LOCUSONLINE, RAJA AMPAT – Sejumlah aktivis lingkungan dan pakar hukum mendesak aparat penegak hukum dan Kementerian Lingkungan Hidup untuk turut mengusut dugaan pelanggaran pidana oleh PT Gag Nikel di Kabupaten Raja Ampat, Papua Barat Daya. Desakan itu muncul setelah pemerintah hanya mencabut izin usaha pertambangan (IUP) empat dari lima perusahaan tambang nikel yang beroperasi di wilayah kepulauan tersebut.

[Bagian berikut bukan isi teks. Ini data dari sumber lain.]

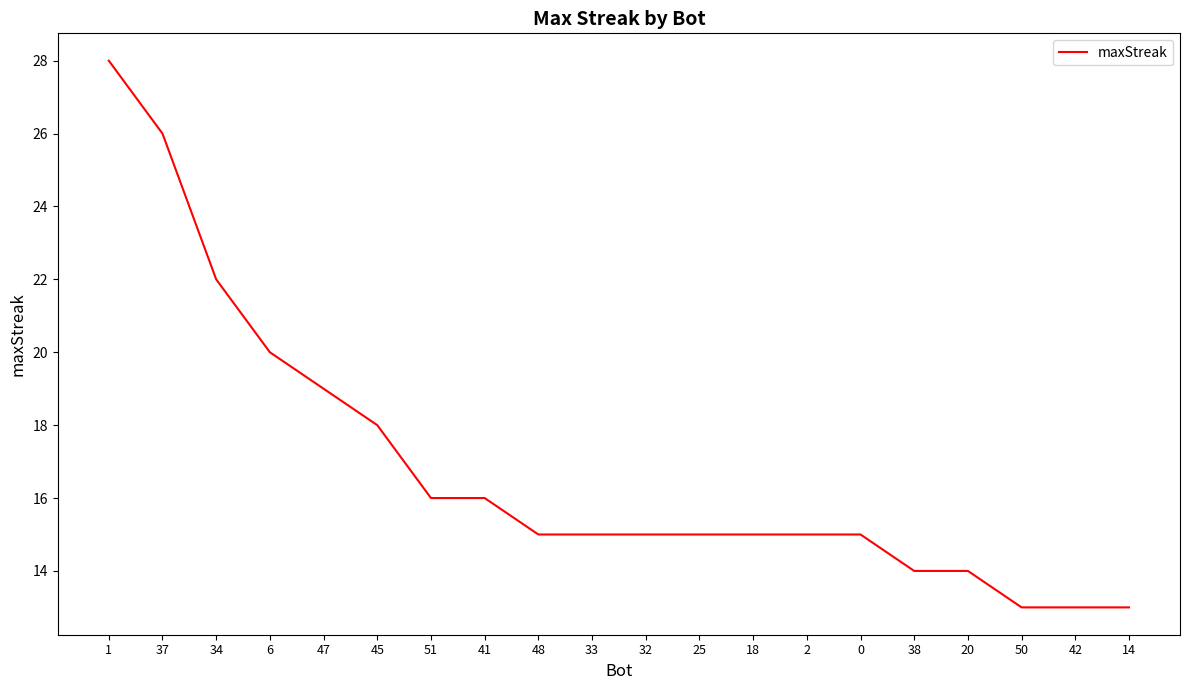

Reading left to right, list all the values displayed in this chart.

1=28	37=26	34=22	6=20	47=19	45=18	51=16	41=16	48=15	33=15	32=15	25=15	18=15	2=15	0=15	38=14	20=14	50=13	42=13	14=13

Sabtu, 14 Juni 2025
Wahana Lingkungan Hidup Indonesia (Walhi) menilai seluruh perusahaan yang menambang di pulau-pulau kecil, termasuk PT Gag Nikel, melanggar Undang-Undang Nomor 27 Tahun 2007 tentang Perlindungan Wilayah Pesisir dan Pulau-pulau Kecil (UU PWP3K), khususnya Pasal 35 yang melarang penambangan di wilayah yang berisiko merusak lingkungan. “Jika merujuk pada regulasi yang berlaku, aktivitas tambang di pulau kecil seharusnya tidak dibenarkan,” kata Manajer Kampanye Hukum dan Pembelaan Walhi, Teo Reffelsen, Kamis (12/6/2025).

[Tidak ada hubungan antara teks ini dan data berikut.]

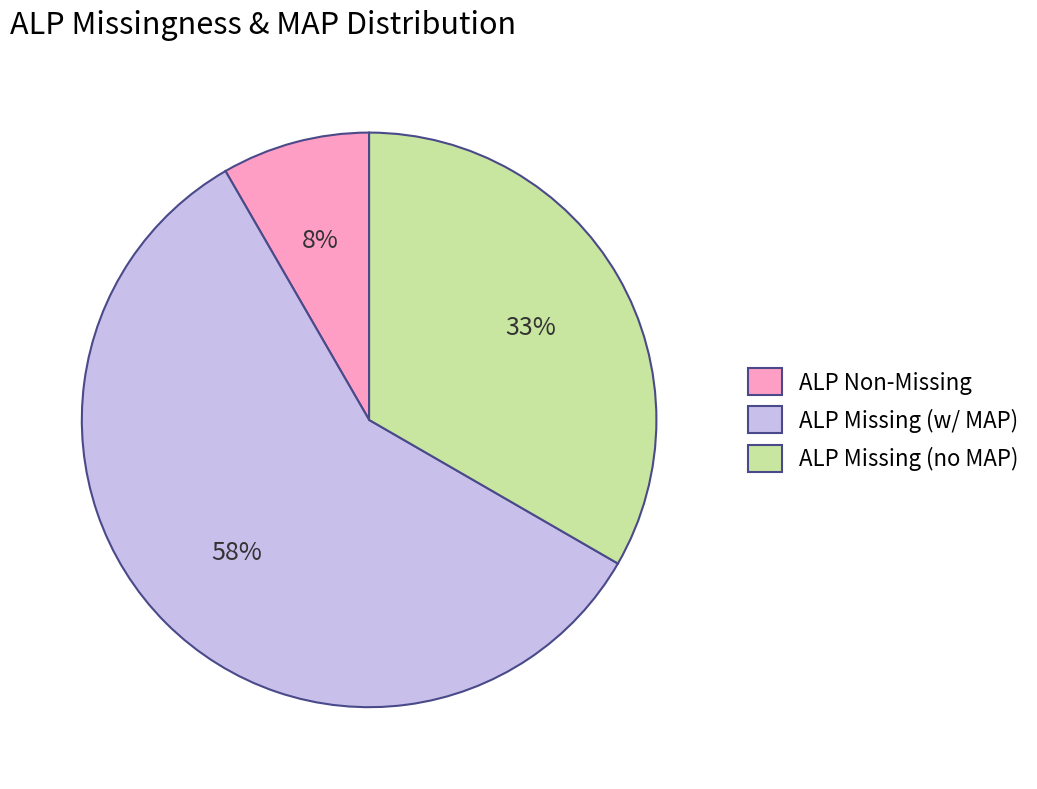

True or false: ALP Missing (w/ MAP) accounts for 58% of the total.

True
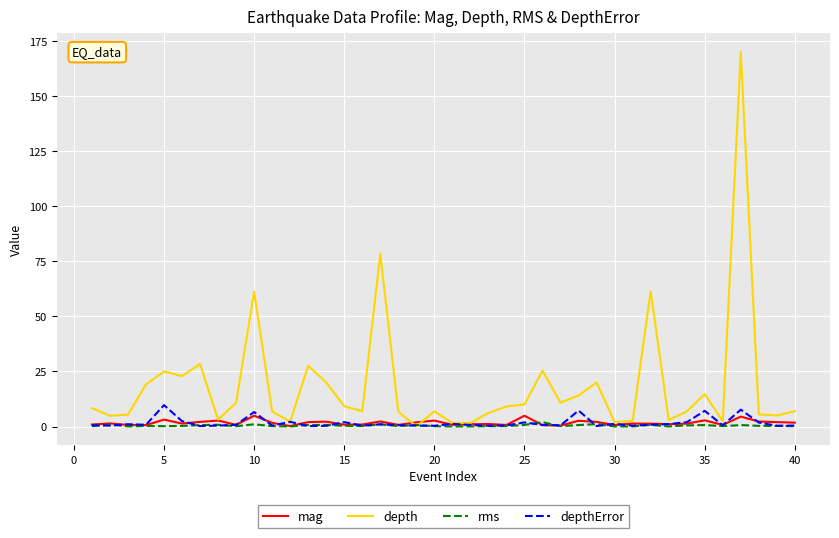

Which series has the widest spread of values?

depth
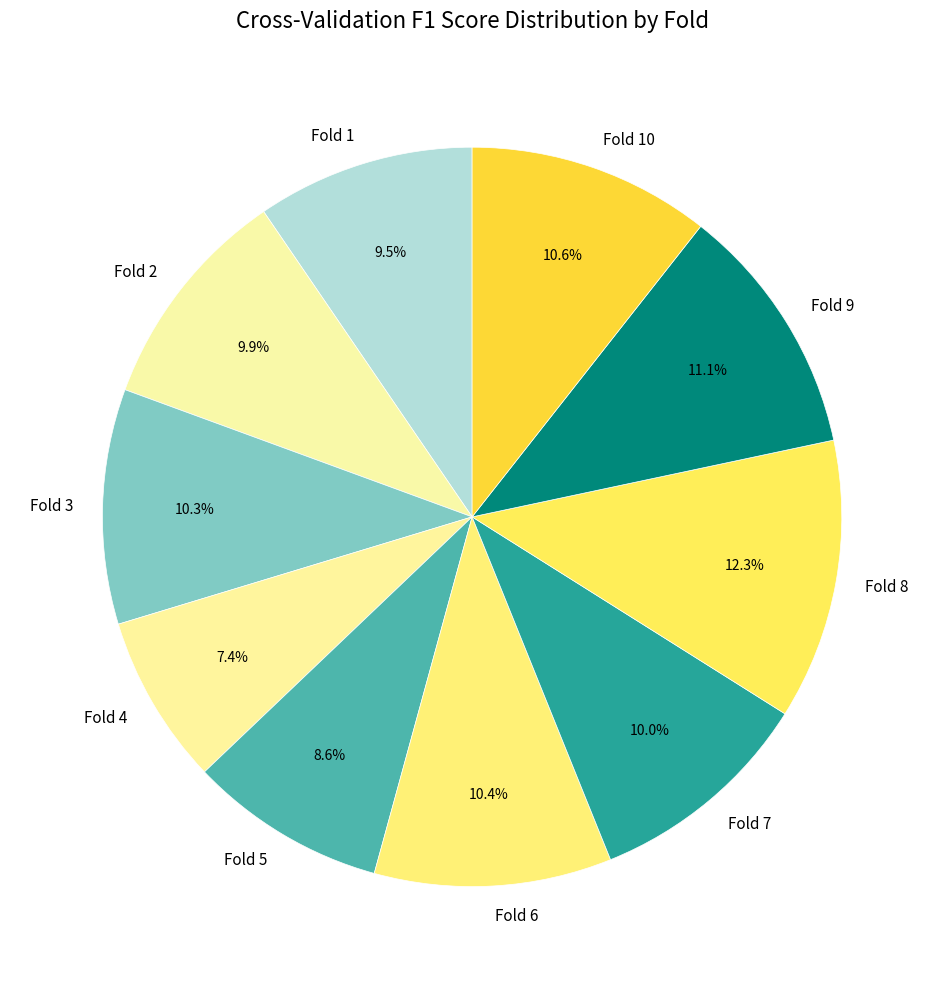

How many slices are in this pie chart?

10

Kelima perusahaan yang mengantongi konsesi tambang di kawasan Raja Ampat itu adalah PT Kawei Sejahtera Mining, PT Mulia Raymond Perkasa, PT Anugerah Surya Pratama, PT Nurham, dan PT Gag Nikel. Pemerintah baru mencabut izin empat perusahaan, sementara PT Gag Nikel tetap diizinkan beroperasi.
Menteri Energi dan Sumber Daya Mineral (ESDM) Bahlil Lahadalia menyatakan bahwa PT Gag Nikel tidak terbukti melakukan pelanggaran, baik dari sisi lingkungan maupun perizinan. Ia menegaskan bahwa perusahaan yang sebagian sahamnya dimiliki oleh PT Aneka Tambang (Antam) itu telah mengantongi dokumen amdal dan mengikuti ketentuan pengelolaan limbah. “Sesuai dengan arahan Presiden, aktivitasnya tetap kami awasi. Sampai saat ini, tidak ditemukan pelanggaran,” ujar Bahlil di Jakarta, Selasa (10/6).